In their desire to conclude a contract with a pre-selected company, the city leaders violated the elementary logic in several other ways. Not only is it set as a condition that the company has organised ATP 250 or WTA 250 tournaments, but it must be a company registered in Serbia as if the money of a foreign lessor is somewhat different from a domestic one. In addition, the organisation of the “ATP 250” series tournament is explicitly set as a condition, not some higher tiers. This means that the Commission for Business Premises of the City of Belgrade considered it undesirable for the Dorcol courts to be leased by some of the organisers of the ATP500 or ATP1000 series tournaments, and even the companies that organised Roland Garros, Wimbledon, US and Australia Open last year!

It is possible to make offers not only for the complex as a whole but also for individual facilities, which additionally testifies to the absurdity of this advertisement. Thus, a company potentially only interested in renting indoor sports centre pools would have to prove that it has a license to organise ATP 250 or WTA 250 tennis tournaments and has organised such a tournament in the past year!

In addition to all that, the ad states that the lowest rental price for indoor facilities within the sports complex is 513.00 dinars per square meter and for outdoor ones 85.00 dinars per square meter, which includes VAT. For the given square footage, it amounts to 2,091,122 dinars.

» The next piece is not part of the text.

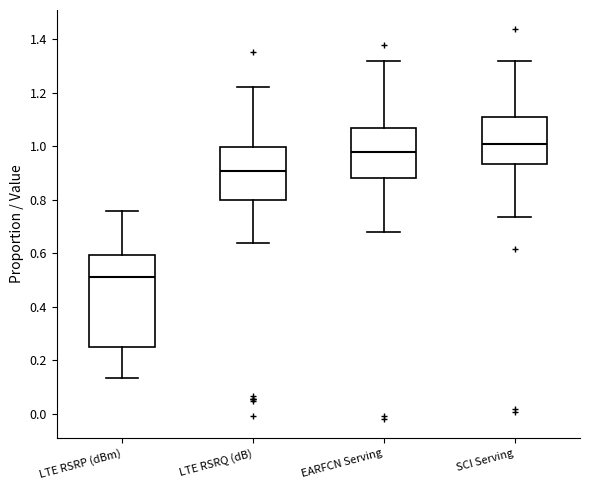

Reading left to right, read every box against the y-axis: the position of its median line, the range the box covers, and the ends of its whiskers. The values are not printed on the chart, so give them approximately, as read against the axis.

LTE RSRP (dBm): median 0.50, box 0.26 to 0.60, whiskers 0.14 to 0.76
LTE RSRQ (dB): median 0.90, box 0.80 to 1.00, whiskers 0.64 to 1.22
EARFCN Serving: median 0.98, box 0.88 to 1.06, whiskers 0.68 to 1.32
SCI Serving: median 1.00, box 0.94 to 1.10, whiskers 0.74 to 1.32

Since it is not stated that this is an annual rent, it could be interpreted as a minimum price for the entire twenty-year period. It is unlikely that this was the intention since a three times higher deposit (6.3 million dinars) was required, it can be assumed that the idea was for the city to lease the sports complex for a total of 41,822,440 dinars, i.e. about 355 thousand euros for 20 years. However, if the Djokovics offered only 17,800 euros, the city commission would not have the right to reject such an offer based on the advertisement formulated in this way.

However, based on all the above, it can be concluded that the city commission disposed of public funds in a non-domestic manner. By excluding the possibility of any competitor appearing at a public tender to a pre-selected business partner of the city, the local self-government will earn less, and in the best case, equal to that which would occur in a competitive procedure.

Suppose the City of Belgrade wanted to be a co-organiser of a world-class tennis tournament. In that case, it could have entered into a partnership with the Djokovics and clearly defined, by the contract, what does the City of Belgrade invest in the organisation of that tournament or in what way subsidises the organiser. Instead of such clean bills, a rigged public tender for the lease of a sports centre created the illusion that it was a purely commercial business with a business entity. In fact, it is a matter of ceding space owned by the city under non-market conditions to achieve some other goals.